Where did you get the 95 ft lbs torque recommendation. Also, what torgue wrench do you have or recommend?


----------



## Herbicidal (Aug 29, 2003)

Hi taylorc. That number came from PDX_Doug as a recommendation. I could not get a specific torque recommendation from America's Tire. They said to go with the manufactures rating for the rims. I contacted the manufacturer via e-mail and they said to use the one for the trailer. Feeling like I was getting the run-around, PDX_Doug chimed in on my thread and suggested that amount. I check the torque before and during every trip. Plus aluminum rims are 'softer' than the steel rims, thus a bit less torque is required. From the additional research I did, 95 ft-lbs is a fairly common amount applied to aluminum rims.

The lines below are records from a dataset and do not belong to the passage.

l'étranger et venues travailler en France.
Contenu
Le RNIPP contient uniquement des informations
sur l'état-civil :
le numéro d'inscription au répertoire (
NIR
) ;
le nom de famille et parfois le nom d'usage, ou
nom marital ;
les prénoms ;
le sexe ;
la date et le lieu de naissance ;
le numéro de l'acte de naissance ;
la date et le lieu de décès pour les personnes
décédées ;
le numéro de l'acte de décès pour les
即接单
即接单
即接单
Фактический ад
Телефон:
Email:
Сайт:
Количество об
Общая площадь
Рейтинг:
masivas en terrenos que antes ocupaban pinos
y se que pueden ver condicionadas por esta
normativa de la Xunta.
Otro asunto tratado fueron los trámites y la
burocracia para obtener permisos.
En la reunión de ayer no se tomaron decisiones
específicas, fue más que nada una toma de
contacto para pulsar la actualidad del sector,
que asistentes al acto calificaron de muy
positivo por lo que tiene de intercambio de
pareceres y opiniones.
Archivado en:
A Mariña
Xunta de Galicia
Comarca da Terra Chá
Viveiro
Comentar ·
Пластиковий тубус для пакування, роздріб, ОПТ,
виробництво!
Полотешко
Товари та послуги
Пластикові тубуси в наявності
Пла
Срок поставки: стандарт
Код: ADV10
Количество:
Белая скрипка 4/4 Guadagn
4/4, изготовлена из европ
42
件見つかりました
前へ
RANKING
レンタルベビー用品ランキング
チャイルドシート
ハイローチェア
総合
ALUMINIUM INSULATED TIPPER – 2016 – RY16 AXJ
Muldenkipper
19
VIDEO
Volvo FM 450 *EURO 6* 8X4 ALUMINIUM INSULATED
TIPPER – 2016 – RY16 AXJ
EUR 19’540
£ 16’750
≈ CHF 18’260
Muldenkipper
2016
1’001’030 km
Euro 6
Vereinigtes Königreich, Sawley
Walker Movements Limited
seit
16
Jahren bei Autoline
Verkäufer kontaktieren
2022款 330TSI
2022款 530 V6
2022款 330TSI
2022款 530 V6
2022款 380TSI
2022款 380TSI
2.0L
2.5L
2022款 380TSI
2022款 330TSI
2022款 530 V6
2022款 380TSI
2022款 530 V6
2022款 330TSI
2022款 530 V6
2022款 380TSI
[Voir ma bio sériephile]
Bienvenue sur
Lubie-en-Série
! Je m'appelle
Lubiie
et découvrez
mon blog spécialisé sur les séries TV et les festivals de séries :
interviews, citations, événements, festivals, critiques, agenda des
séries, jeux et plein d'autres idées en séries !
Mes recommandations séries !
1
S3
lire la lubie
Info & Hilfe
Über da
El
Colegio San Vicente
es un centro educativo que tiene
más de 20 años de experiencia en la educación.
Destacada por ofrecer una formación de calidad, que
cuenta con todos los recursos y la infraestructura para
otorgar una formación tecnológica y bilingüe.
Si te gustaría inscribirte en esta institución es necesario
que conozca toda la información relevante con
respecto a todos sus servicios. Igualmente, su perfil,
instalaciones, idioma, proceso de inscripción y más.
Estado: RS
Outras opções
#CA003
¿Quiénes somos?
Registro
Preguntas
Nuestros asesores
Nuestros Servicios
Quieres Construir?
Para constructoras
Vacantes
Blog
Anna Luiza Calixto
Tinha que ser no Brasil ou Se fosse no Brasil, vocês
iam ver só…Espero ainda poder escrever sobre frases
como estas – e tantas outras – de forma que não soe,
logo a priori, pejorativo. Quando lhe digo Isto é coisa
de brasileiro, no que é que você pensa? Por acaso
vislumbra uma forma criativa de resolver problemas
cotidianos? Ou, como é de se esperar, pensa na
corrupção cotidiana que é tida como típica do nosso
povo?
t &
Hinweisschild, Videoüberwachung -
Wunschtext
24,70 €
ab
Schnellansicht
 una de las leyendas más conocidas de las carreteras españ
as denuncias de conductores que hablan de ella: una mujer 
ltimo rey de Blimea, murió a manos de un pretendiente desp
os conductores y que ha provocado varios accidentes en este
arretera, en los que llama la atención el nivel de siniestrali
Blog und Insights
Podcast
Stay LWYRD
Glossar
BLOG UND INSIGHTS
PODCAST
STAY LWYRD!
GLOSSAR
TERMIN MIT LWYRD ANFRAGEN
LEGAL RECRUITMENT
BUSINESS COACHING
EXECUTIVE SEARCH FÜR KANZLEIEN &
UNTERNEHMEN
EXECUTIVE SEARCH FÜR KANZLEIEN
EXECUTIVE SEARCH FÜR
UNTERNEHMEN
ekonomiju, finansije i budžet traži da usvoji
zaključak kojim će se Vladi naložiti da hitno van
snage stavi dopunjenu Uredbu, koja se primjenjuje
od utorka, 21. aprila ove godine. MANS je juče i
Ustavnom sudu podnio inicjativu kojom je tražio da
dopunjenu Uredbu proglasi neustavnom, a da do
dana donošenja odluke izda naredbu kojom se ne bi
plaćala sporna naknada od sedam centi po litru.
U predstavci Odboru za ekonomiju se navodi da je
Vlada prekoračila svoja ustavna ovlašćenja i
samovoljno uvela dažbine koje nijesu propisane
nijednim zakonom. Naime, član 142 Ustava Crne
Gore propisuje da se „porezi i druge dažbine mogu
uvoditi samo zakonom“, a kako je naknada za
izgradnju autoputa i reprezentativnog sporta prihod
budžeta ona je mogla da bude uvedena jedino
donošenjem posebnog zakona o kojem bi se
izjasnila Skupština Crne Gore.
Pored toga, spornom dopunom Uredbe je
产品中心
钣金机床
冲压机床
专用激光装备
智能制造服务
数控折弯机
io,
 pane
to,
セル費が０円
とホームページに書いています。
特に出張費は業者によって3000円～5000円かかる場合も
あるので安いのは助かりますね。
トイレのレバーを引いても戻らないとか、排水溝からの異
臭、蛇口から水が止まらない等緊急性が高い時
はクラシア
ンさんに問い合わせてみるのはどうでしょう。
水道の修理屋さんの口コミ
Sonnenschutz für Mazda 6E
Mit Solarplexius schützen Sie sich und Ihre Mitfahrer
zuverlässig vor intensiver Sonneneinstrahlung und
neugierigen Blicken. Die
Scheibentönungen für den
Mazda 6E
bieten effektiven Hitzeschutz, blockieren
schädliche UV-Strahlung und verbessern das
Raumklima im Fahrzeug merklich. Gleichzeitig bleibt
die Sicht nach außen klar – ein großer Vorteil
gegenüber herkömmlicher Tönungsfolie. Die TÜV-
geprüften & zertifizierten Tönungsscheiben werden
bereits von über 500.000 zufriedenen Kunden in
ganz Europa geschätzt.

I bought a torque wrench from Sears maybe 3 years ago or so. It looks something like this.


----------



## Herbicidal (Aug 29, 2003)

Scott and Jamie - here's the picture. There is slightly less than 2" of clearance on the passenger side from the top of the tire to the wheel well. I checked the drivers side and there is almost 2 3/4". I thought the trailer was sitting pretty level side to side on our paved pad.







Note that on the picture side, I'm still missing the fender skirt from last October. I have a new one, just haven't put it on yet. If you look closely at the fender well, you'll see black marks. That's from when the tires/wheels came off. I checked the drivers side and there are no tire marks on the fender well. Even with the trailer moving up and down on the springs, I believe there is still room for this size tire to operate without hitting anything.


----------